* [WHAT TO PRODUCE] Can you write out the stretch of the OxyGarden extract from "Abhishek soon stumbled" through "lighter than soil.", replacing "activated charcoal" with "coconut husk"?

* [EXTRACT]
Abhishek soon stumbled upon research from NASA that showed how plants could purify the air and entirely eliminate chances of airborne infections. In early 2019, he launched OxyGarden with the vision of growing soilless gardens inside living rooms.
“We called the product ‘Forest’ because it gives you a sense of being inside a forest in an urban location,” says the founder.
Product and purification process
Forest weighs 30 kilograms, and comes with a metal frame that fits easily in a 1.2 square feet area. It can either be hung on walls or placed on the ground.
The startup has developed a patent-pending technology, which induces controlled photosynthesis in plants with the help of automated airflows and artificial light sources. It controls the transpiration in plants that are grown in an aerated medium consisting of activated charcoal, which makes it lighter than soil.

* [PROVIDED MATERIAL]
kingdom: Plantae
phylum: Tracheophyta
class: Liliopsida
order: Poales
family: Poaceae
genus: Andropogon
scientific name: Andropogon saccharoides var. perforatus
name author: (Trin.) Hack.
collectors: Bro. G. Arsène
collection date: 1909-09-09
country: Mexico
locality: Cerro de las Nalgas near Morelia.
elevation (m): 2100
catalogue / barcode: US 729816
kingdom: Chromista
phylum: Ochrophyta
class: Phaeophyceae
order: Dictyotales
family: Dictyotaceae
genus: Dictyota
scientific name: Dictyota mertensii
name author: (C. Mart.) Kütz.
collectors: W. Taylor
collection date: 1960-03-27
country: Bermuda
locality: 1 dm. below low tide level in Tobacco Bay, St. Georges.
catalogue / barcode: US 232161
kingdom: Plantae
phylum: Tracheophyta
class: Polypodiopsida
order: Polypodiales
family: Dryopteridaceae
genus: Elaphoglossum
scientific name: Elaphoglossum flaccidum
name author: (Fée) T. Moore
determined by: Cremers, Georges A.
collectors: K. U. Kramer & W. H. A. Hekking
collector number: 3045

* [FINISHED EXERCISE]
Abhishek soon stumbled upon research from NASA that showed how plants could purify the air and entirely eliminate chances of airborne infections. In early 2019, he launched OxyGarden with the vision of growing soilless gardens inside living rooms.
“We called the product ‘Forest’ because it gives you a sense of being inside a forest in an urban location,” says the founder.
Product and purification process
Forest weighs 30 kilograms, and comes with a metal frame that fits easily in a 1.2 square feet area. It can either be hung on walls or placed on the ground.
The startup has developed a patent-pending technology, which induces controlled photosynthesis in plants with the help of automated airflows and artificial light sources. It controls the transpiration in plants that are grown in an aerated medium consisting of coconut husk, which makes it lighter than soil.